Именно он и держал сейчас речь перед троном.

— Агамемнон, царь Златовратных Микен не желает дальнейшего кровопролития, — говорил он, — достаточно погибло храбрых воинов с обеих сторон. Не желает он и ставить на колени крепкостенную Трою, унизив храбрых ее сынов. Он хочет лишь искупления бесчестия, нанесенного его брату — пусть троянцы вернут Менелаю украденную жену и откроют путь для нашей торговли и мы сразу же разойдемся миром. Менелай даже согласен, чтобы царь Аласканду оставил себе сокровища царей Амикл, что он взял в прошлом набеге.

— Ты принимаешь меня за дурака, царь Итаки? — Алаксанду изогнул черную, будто углем начерченную бровь, — или решил, что твои хитрости видны только тебе? Вот, — он положил руку на плечо Елены, — вот величайшее сокровище, взятое мной с боем в стенах Амикл — и ты думаешь, что я так легко с ним расстанусь? Я не стал этого делать, когда вы стояли под стенами Трои — с чего бы мне поддаваться на условия, когда мы прогнали вас к морю.

— И все же вы отступили за стены, — заметил Одиссей, — не думай, что одна победа решит исход всей войны. Мы опустошили всю округу Вилусы, разбили ликийцев, захватили Тенедос, Лесбос и Фивы Плакийские.

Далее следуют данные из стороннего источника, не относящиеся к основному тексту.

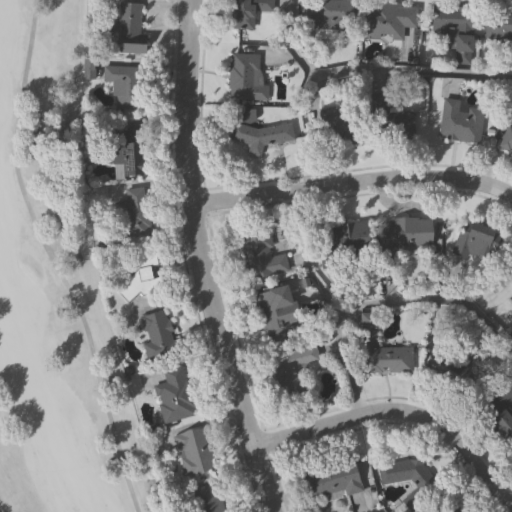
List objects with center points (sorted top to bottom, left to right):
building: (246, 12)
building: (247, 12)
building: (327, 15)
building: (328, 15)
building: (387, 19)
building: (389, 20)
building: (497, 23)
building: (498, 25)
building: (129, 28)
building: (128, 29)
building: (451, 30)
building: (451, 31)
road: (371, 69)
building: (242, 75)
building: (243, 76)
building: (122, 86)
building: (123, 87)
building: (393, 120)
building: (334, 122)
building: (459, 122)
building: (459, 122)
building: (330, 125)
building: (393, 125)
building: (260, 135)
building: (259, 136)
building: (506, 138)
building: (506, 139)
building: (128, 155)
building: (129, 160)
road: (355, 183)
building: (132, 213)
building: (133, 213)
building: (407, 233)
building: (407, 233)
building: (341, 242)
building: (347, 242)
building: (474, 242)
building: (476, 242)
building: (270, 253)
building: (260, 256)
road: (52, 259)
road: (204, 261)
building: (140, 276)
building: (143, 278)
building: (510, 291)
park: (48, 301)
road: (378, 301)
building: (275, 314)
building: (275, 314)
building: (156, 335)
building: (157, 335)
building: (382, 356)
building: (384, 358)
building: (293, 371)
building: (293, 371)
building: (173, 395)
building: (174, 396)
road: (399, 411)
building: (500, 412)
building: (192, 449)
building: (193, 452)
building: (403, 470)
building: (405, 473)
building: (329, 479)
building: (331, 482)
building: (204, 498)
building: (204, 500)
building: (453, 508)
building: (452, 509)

Множество беженцев со всей округи бежит в Трою, увеличивая число голодных ртов за ее стенами…

— У нас достаточно припасов, чтобы прокормить всех желающих, — произнес Алаксанду, — ты прошел по городу — много ли ты видел нуждающихся и плачущих?

— Они появятся, — сказал Одиссей, — пройдет лишь немного времени.

— У вас времени куда меньше, чем у нас, — подал голос Хектору, — царь хеттов Тудхалия уже заключил мирный договор с Ашшуром и близок к соглашению к каскейцами. Очень скоро он обратит свой взор на запад — и куда тогда денется ваш царь?

— Он не наш царь! — взорвался Диомед, — он всего лишь предводитель похода.

— Сам Агамемнон считает иначе, — прищурился Хектору — и кто упрекнет его в том, когда все цари Аххиявы послушно двинулись на войну по первому же клику царя Микен.

— У нас каждого из нас есть для того свои резоны, — заметил Одиссей, — не думай, что только Агамемнон жаждет разрушить Трою и поживиться ее богатствами.

— А также проложить торговый путь на север, — кивнул Хектору, — ты не думал о том, что Агамемнон, завладев проливами, окажется еще более ревнив к своей прибыли, чем Троя? Наверное, он не обидит собственного брата, но что останется для вас — царей Итаки, Аргоса, Фтии и прочих? Мы же готовы снизить пошлины вдвое — для тех царей, кто откажется от союза с Агамемноном и вернется в свои владения.

Диомед с Одиссеем переглянулись — и даже Одрик отметил блеснувшую в их глазах жадность. С малых лет слышавший о важности торговых путей и богатстве тех, кто ими владеет, наследник Рудогорья сразу смекнул куда клонит Хектору. Свободный допуск ко всем богатствам севера — лакомый кусочек для всех царей Аххиявы и серьезный мотив, чтобы разорвать союз с царем Микен.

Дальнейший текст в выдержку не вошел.